Al regresar a casa, ya tarde, me sentí deprimido; me senté en el sillón sin quitarme el abrigo ni encender la luz y me quedé allí esperando, musitando, pensando, oyendo la ducha de Marta a lo lejos, quizá reponiéndome de la responsabilidad y el esfuerzo de haber hecho algo que estaba pendiente desde hacía tiempo, de haber cumplido un deseo (un deseo ajeno). Al cabo de un rato mi mujer, Marta, salió del cuarto de baño con el pelo aún mojado y envuelta en su albornoz, que es rosa pálido. La iluminaba la luz del baño, en el que había vaho. Se sentó en el suelo, a mis pies, y apoyó la cabeza húmeda en mis rodillas. Al cabo de unos segundos yo dije:

– ¿No deberías secarte? Me estás mojando el abrigo y el pantalón.

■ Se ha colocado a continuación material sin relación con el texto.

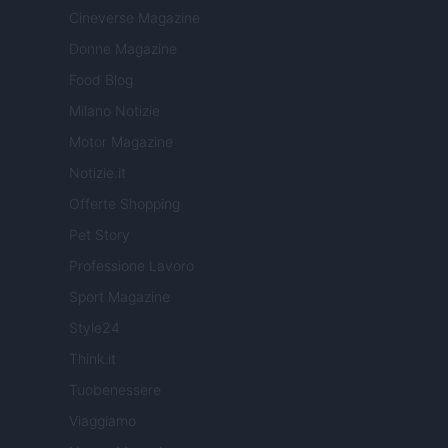
Cineverse Magazine
Donne Magazine
Food Blog
Milano Notizie
Motor Magazine
Notizie.it
Offerte Shopping
Pet Story
Professione Lavoro
Sport Magazine
Style24
Think.it
Tuobenessere
Viaggiamo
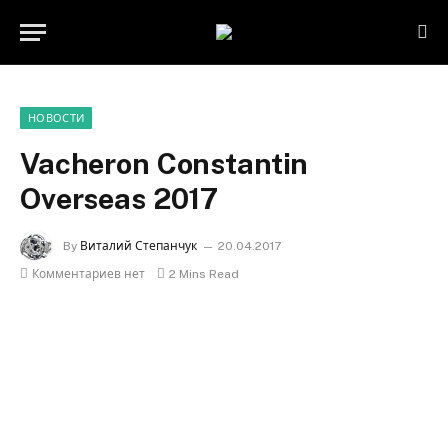
НОВОСТИ
Vacheron Constantin
Overseas 2017
By
Виталий Степанчук
20.04.2017
Комментариев нет
2 Mins Read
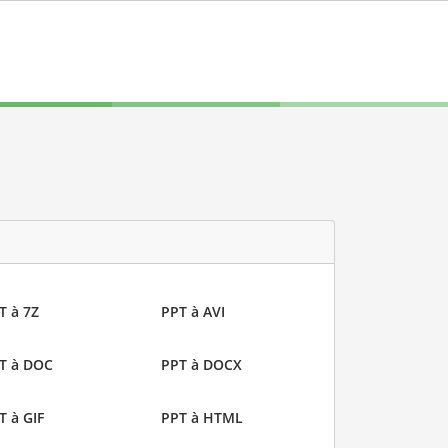
T à 7Z
PPT à AVI
T à DOC
PPT à DOCX
T à GIF
PPT à HTML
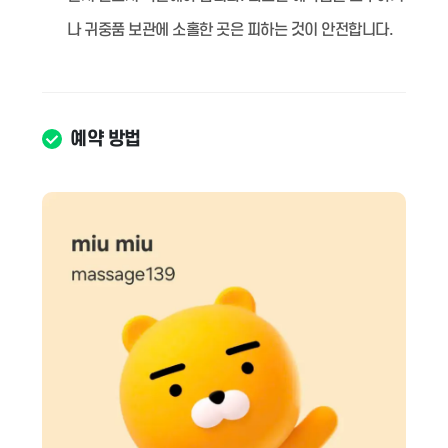
나 귀중품 보관에 소홀한 곳은 피하는 것이 안전합니다.
예약 방법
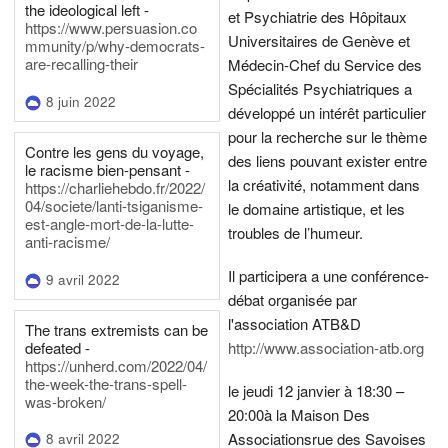
the ideological left -
et Psychiatrie des Hôpitaux
https://www.persuasion.co
Universitaires de Genève et
mmunity/p/why-democrats-
are-recalling-their
Médecin-Chef du Service des
Spécialités Psychiatriques a
8 juin 2022
développé un intérêt particulier
pour la recherche sur le thème
Contre les gens du voyage,
des liens pouvant exister entre
le racisme bien-pensant -
la créativité, notamment dans
https://charliehebdo.fr/2022/
04/societe/lanti-tsiganisme-
le domaine artistique, et les
est-angle-mort-de-la-lutte-
troubles de l’humeur.
anti-racisme/
Il participera a une conférence-
9 avril 2022
débat organisée par
l'association ATB&D
The trans extremists can be
defeated -
http://www.association-atb.org
https://unherd.com/2022/04/
the-week-the-trans-spell-
le jeudi 12 janvier à 18:30 –
was-broken/
20:00
à la Maison Des
Associations
rue des Savoises
8 avril 2022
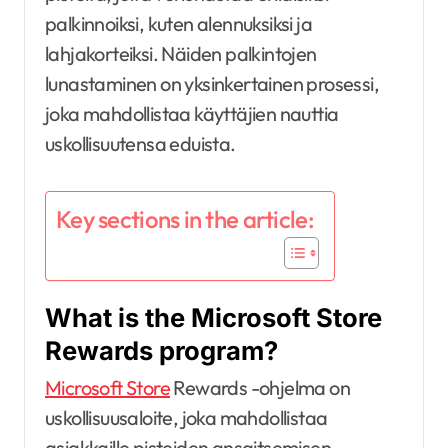
palkinnoiksi, kuten alennuksiksi ja
lahjakorteiksi. Näiden palkintojen
lunastaminen on yksinkertainen prosessi,
joka mahdollistaa käyttäjien nauttia
uskollisuutensa eduista.
Key sections in the article:
What is the Microsoft Store
Rewards program?
Microsoft Store
Rewards -ohjelma on
uskollisuusaloite, joka mahdollistaa
asiakkaille pisteiden ansaitsemisen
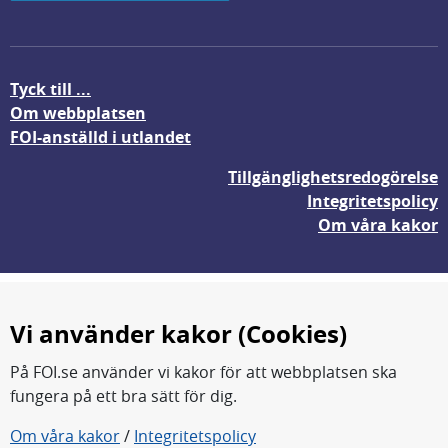
Tyck till ...
Om webbplatsen
FOI-anställd i utlandet
Tillgänglighetsredogörelse
Integritetspolicy
Om våra kakor
Vi använder kakor (Cookies)
På FOI.se använder vi kakor för att webbplatsen ska
fungera på ett bra sätt för dig.
FOI forskar för en säkrare värld.
Om våra kakor
/
Integritetspolicy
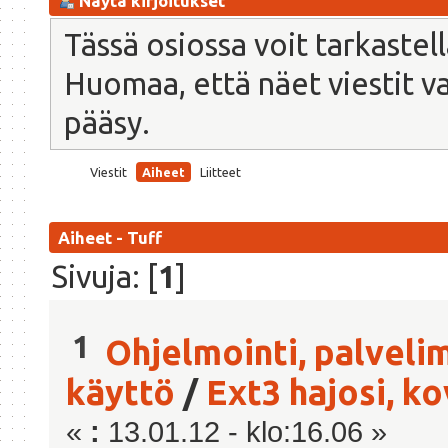
Näytä kirjoitukset
Tässä osiossa voit tarkastel
Huomaa, että näet viestit vain
pääsy.
Viestit
Aiheet
Liitteet
Aiheet - Tuff
Sivuja: [
1
]
1
Ohjelmointi, palveli
käyttö
/
Ext3 hajosi, k
«
:
13.01.12 - klo:16.06 »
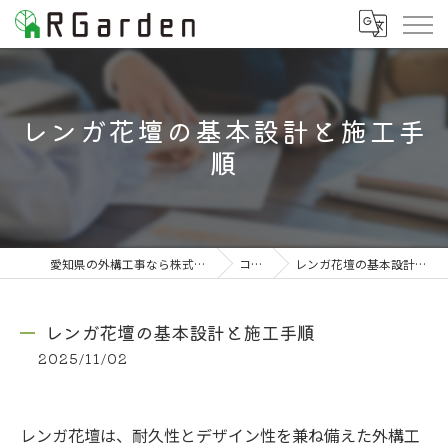
レンガ花壇の基本設計と施工手
順
愛知県の外構工事なら株式会社RGarden
コラム
レンガ花壇の基本設計と施工手順
レンガ花壇の基本設計と施工手順
2025/11/02
レンガ花壇は、耐久性とデザイン性を兼ね備えた外構工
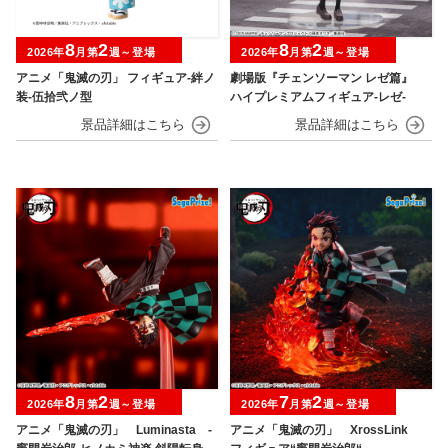
8
2
8
2
2026年
月第
週～登場
2026年
月第
週～登場
アニメ「鬼滅の刃」 フィギュア-絆ノ
劇場版『チェンソーマン レゼ篇』
装-伍拾弐ノ型
ハイプレミアムフィギュア‐レゼ‐
8
2
7
2
2026年
月第
週～登場
2026年
月第
週～登場
アニメ「鬼滅の刃」 Luminasta ‐
アニメ「鬼滅の刃」 XrossLink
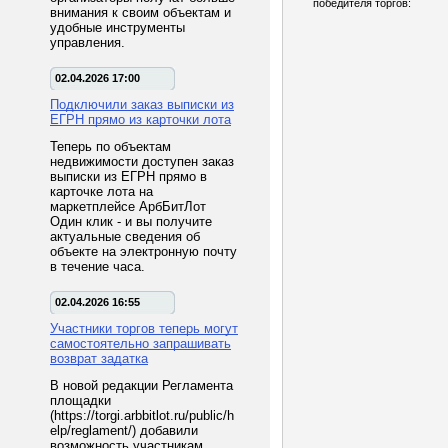
победителя торгов:
внимания к своим объектам и
удобные инструменты
управления.
02.04.2026 17:00
Подключили заказ выписки из
ЕГРН прямо из карточки лота
Теперь по объектам
недвижимости доступен заказ
выписки из ЕГРН прямо в
карточке лота на
маркетплейсе АрбБитЛот
Один клик - и вы получите
актуальные сведения об
объекте на электронную почту
в течение часа.
02.04.2026 16:55
Участники торгов теперь могут
самостоятельно запрашивать
возврат задатка
В новой редакции Регламента
площадки
(https://torgi.arbbitlot.ru/public/h
elp/reglament/) добавили
возможность участникам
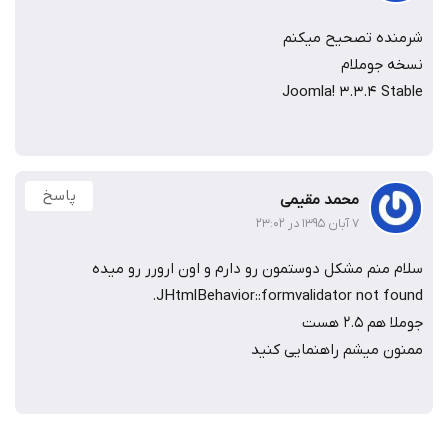
شرمنده تصحیح میکنم
نسخه جوملام
Joomla! 3.3.4 Stable
پاسخ
محمد مقیمی
۷ آبان ۱۳۹۵ در ۲۳:۰۲
سلام منم مشکل دوستمون رو دارم و اون ارورر رو میده
JHtmlBehavior::formvalidator not found.
جوملا هم 2.5 هست
ممنون میشم راهنمایی کنید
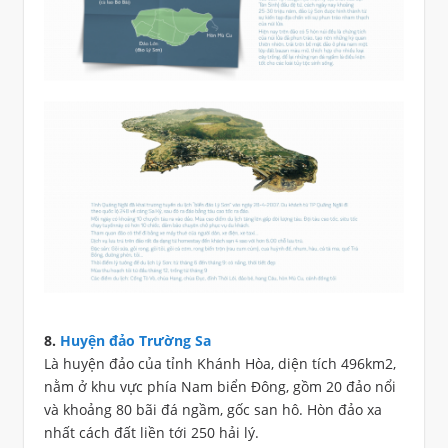
8.
Huyện đảo Trường Sa
Là huyện đảo của tỉnh Khánh Hòa, diện tích 496km2,
nằm ở khu vực phía Nam biển Đông, gồm 20 đảo nổi
và khoảng 80 bãi đá ngầm, gốc san hô. Hòn đảo xa
nhất cách đất liền tới 250 hải lý.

– Te voy a mojar entero -dijo ella, y no llevaba nada debajo del albornoz. Nos iluminaba la luz del baño, a lo lejos.

Aquella noche fui feliz porque mi mujer, Marta, fue lasciva e imaginativa, me dijo cosas bonitas y no bostezó, y me bastó con ella. Eso nunca lo olvidaré. No se ha vuelto a repetir. Fue una noche de amor. No se ha vuelto a repetir.

Unos días después recibí la cuarta carta tanto tiempo esperada. Todavía no me he atrevido a abrirla, y a veces tengo la tentación de romperla sin más, de no leerla jamás. En parte es porque creo saber y temo lo que dirá esa carta, que, a diferencia de las tres que me dirigió Mercedes con anterioridad, tiene olor, huele un poco a colonia, a una colonia que no he olvidado o que conozco bien. No he vuelto a tener una noche de amor, y por eso, porque no se ha vuelto a repetir, tengo a veces la extraña sensación, cuando la rememoro con añoranza e intensidad, de que aquella noche traicioné a mi padre, o de que mi mujer, Marta, me traicionó a mí con él (quizá porque nos dimos apelativos ficticios o nos creamos existencias que no eran las nuestras), aunque no cabe duda de que aquella noche, en la casa, en la oscuridad, sobre el albornoz, sólo estábamos Marta y yo. Como siempre Marta y yo.